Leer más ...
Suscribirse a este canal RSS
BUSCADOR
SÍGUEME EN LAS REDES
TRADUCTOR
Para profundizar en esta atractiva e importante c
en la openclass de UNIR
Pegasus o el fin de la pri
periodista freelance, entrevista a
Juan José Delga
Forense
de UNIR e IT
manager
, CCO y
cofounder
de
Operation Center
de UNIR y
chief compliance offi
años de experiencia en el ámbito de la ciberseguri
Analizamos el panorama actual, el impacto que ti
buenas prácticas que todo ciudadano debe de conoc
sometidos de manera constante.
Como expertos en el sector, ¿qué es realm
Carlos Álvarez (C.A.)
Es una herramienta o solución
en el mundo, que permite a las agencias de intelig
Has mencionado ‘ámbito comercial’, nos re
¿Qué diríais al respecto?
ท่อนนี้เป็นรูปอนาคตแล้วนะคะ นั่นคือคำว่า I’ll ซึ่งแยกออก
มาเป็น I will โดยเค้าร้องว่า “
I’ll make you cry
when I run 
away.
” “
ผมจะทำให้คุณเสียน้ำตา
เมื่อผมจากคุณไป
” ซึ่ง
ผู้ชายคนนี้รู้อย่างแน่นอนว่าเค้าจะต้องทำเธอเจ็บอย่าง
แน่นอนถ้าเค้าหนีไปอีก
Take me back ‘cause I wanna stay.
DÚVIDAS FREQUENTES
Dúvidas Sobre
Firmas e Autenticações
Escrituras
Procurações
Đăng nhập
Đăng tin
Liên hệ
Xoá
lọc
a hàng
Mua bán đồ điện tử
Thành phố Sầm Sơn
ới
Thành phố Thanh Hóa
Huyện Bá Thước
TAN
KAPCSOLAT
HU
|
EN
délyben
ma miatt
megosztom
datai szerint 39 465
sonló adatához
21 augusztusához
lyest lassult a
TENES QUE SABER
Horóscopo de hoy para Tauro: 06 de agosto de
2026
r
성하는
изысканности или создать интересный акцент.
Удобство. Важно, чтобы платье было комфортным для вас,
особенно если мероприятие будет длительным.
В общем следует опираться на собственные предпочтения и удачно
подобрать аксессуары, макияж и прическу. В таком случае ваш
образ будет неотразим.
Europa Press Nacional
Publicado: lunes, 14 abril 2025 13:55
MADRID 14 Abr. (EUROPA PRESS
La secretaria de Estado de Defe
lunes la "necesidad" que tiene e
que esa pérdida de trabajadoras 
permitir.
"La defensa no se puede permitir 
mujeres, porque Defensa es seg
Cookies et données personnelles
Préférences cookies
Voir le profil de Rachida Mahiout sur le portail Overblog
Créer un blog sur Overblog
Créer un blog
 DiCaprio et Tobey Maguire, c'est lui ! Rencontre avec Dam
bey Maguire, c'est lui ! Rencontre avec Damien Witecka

= = = = =

#### [What is being asked]
Scan the entries above and show each line that contains the word "Rencontre".

#### [Expected answer]
 DiCaprio et Tobey Maguire, c'est lui ! Rencontre avec Dam
bey Maguire, c'est lui ! Rencontre avec Damien Witecka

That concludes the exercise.